— Task brief —
Reproduce the lines of the data below verbatim, beginning at the line that contains "Google Play에서 다운로드" and stopping after the line that contains "지속가능성 & ESG".

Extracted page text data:
#####

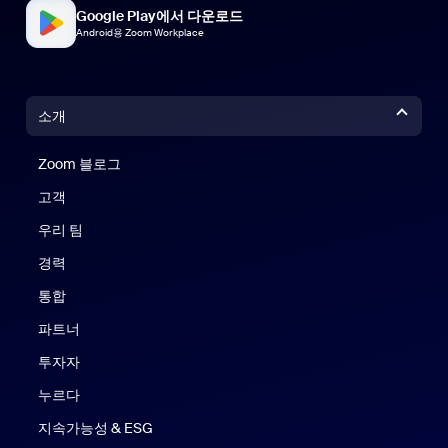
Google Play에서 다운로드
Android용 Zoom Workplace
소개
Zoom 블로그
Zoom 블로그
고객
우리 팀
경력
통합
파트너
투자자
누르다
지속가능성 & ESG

#####

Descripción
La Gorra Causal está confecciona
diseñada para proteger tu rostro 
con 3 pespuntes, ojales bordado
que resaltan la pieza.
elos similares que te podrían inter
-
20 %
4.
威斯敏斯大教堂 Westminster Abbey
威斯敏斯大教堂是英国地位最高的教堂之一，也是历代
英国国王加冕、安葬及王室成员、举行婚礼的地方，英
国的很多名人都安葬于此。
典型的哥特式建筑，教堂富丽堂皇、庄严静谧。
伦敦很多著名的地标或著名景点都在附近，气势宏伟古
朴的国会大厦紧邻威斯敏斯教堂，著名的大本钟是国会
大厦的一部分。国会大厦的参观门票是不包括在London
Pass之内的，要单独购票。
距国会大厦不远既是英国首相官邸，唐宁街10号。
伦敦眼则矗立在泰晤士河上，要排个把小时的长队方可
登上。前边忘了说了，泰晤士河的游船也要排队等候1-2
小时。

#####

— Response —
Google Play에서 다운로드
Android용 Zoom Workplace
소개
Zoom 블로그
Zoom 블로그
고객
우리 팀
경력
통합
파트너
투자자
누르다
지속가능성 & ESG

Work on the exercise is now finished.